**Exercise goal:** All that should be output is the block of lines below from the line with "root of tail: (240, 277)" to the line with "left back paw: (333, 312)", both included, exactly as written.

Data extracted from a collection:
========================
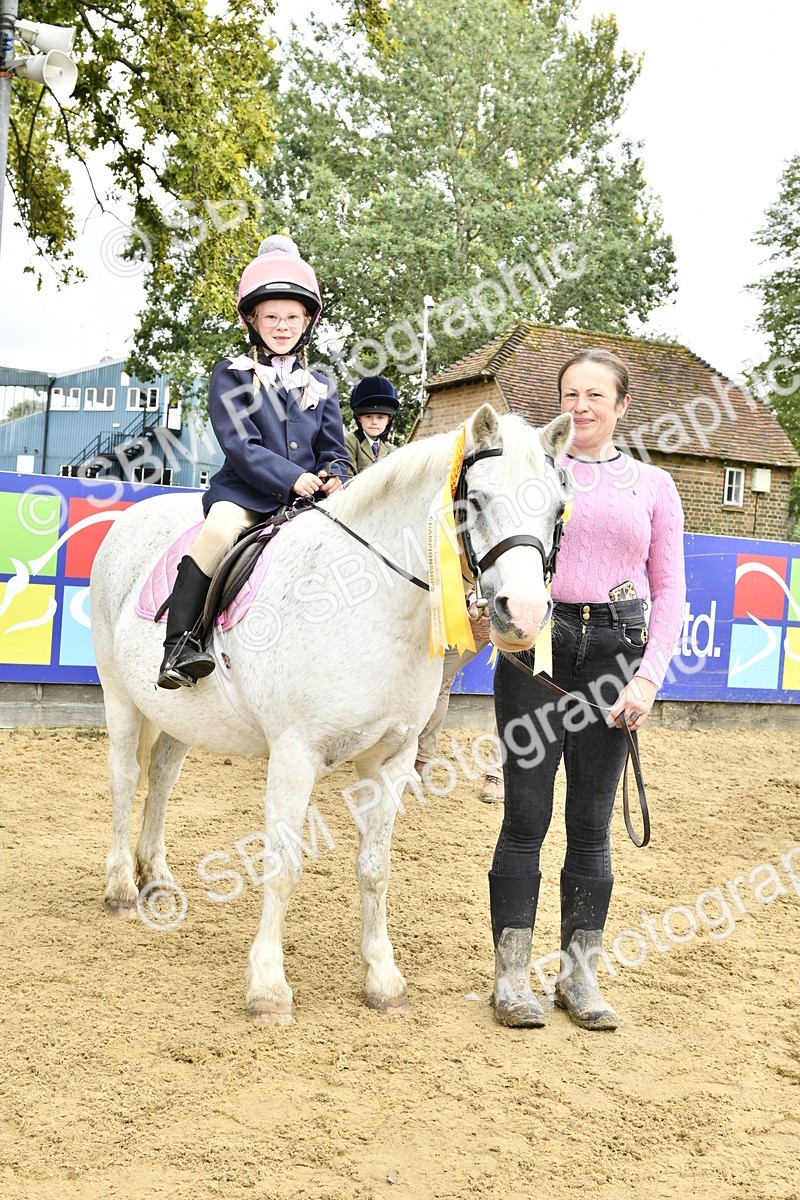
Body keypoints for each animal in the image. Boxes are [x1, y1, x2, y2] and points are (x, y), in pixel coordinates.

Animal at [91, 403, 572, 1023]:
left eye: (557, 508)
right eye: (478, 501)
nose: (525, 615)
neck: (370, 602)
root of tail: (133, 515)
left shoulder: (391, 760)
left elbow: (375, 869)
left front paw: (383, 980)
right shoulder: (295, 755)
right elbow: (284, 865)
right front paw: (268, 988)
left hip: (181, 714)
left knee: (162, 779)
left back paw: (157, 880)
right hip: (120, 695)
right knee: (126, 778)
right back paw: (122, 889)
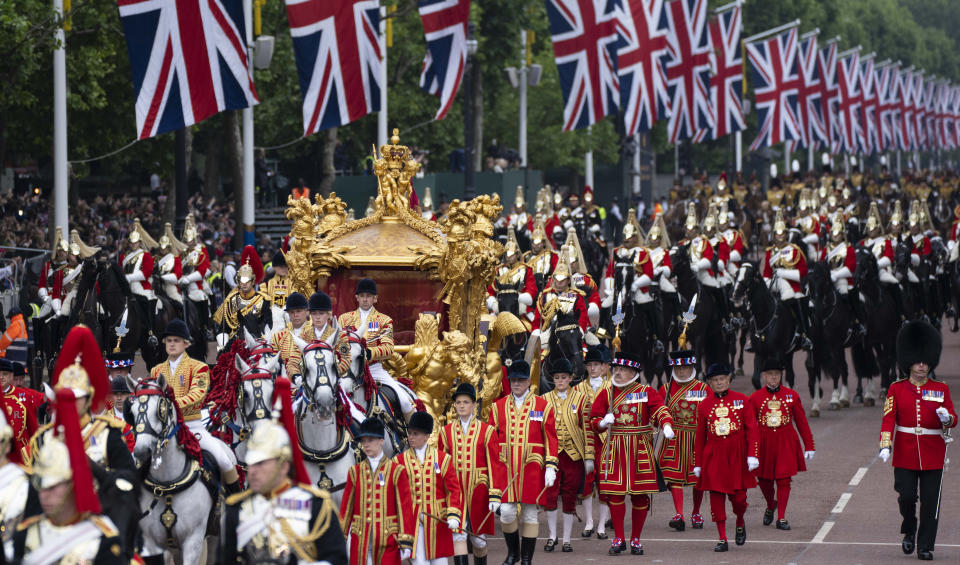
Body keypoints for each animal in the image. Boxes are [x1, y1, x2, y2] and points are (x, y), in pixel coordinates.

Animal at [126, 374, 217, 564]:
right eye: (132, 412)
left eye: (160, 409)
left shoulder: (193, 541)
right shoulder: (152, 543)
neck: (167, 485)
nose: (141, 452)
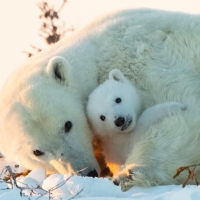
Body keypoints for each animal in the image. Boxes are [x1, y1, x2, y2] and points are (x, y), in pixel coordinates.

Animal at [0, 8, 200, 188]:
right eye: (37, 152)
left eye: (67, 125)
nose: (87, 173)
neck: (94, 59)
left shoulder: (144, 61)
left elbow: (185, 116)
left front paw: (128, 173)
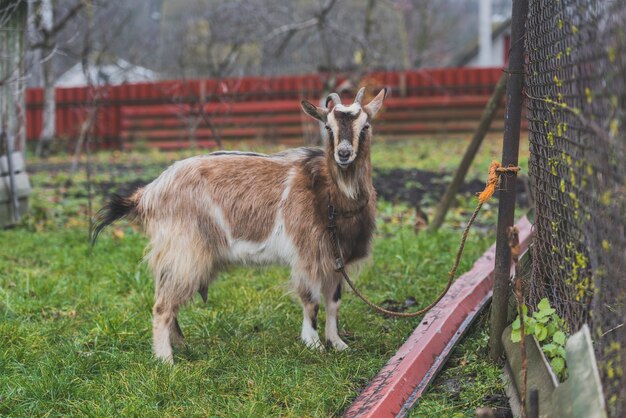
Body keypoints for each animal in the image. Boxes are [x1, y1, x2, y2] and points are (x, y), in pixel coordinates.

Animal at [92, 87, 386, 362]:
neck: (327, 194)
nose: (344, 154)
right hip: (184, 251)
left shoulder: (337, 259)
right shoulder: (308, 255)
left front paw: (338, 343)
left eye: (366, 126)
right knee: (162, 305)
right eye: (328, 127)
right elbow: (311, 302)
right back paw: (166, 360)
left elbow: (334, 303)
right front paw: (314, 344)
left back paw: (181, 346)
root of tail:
========================
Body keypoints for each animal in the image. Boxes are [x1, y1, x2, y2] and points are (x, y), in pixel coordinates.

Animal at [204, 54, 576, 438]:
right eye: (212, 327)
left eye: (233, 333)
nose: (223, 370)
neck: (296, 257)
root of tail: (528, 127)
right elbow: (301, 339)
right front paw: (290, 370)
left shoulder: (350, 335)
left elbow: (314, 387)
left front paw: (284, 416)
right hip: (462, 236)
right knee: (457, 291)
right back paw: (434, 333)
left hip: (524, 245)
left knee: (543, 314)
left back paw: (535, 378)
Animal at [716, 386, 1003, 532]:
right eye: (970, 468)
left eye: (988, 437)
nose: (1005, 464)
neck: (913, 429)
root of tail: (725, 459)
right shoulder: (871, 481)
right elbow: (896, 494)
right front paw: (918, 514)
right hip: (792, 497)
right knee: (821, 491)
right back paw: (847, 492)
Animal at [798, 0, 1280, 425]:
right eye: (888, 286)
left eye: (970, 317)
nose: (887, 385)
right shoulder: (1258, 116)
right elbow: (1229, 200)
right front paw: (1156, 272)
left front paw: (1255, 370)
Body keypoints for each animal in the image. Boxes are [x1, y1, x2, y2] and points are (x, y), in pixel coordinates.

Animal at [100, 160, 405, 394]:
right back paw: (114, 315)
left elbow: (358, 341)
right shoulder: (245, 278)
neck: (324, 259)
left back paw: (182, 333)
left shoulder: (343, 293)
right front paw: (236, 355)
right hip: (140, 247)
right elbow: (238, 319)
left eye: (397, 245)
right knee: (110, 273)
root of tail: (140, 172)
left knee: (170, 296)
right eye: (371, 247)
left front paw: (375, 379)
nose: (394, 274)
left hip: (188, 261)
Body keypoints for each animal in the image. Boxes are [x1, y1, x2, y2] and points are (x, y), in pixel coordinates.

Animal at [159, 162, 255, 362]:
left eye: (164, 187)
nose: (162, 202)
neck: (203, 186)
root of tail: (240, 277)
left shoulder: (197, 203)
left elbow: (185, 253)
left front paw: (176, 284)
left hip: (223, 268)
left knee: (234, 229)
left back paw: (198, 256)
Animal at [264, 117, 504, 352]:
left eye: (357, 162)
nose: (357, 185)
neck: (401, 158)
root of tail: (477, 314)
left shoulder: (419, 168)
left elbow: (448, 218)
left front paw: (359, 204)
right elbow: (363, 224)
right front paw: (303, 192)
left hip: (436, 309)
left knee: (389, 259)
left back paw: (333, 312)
========================
**Answer space:**
root of tail: (240, 277)
left shoulder: (197, 203)
left elbow: (185, 253)
left front paw: (176, 284)
left hip: (223, 268)
left knee: (234, 229)
left back paw: (198, 256)
Animal at [264, 117, 504, 352]:
left eye: (357, 162)
nose: (357, 185)
neck: (401, 158)
root of tail: (477, 314)
left shoulder: (419, 168)
left elbow: (448, 218)
left front paw: (359, 204)
right elbow: (363, 224)
right front paw: (303, 192)
left hip: (436, 309)
left knee: (389, 259)
left back paw: (333, 312)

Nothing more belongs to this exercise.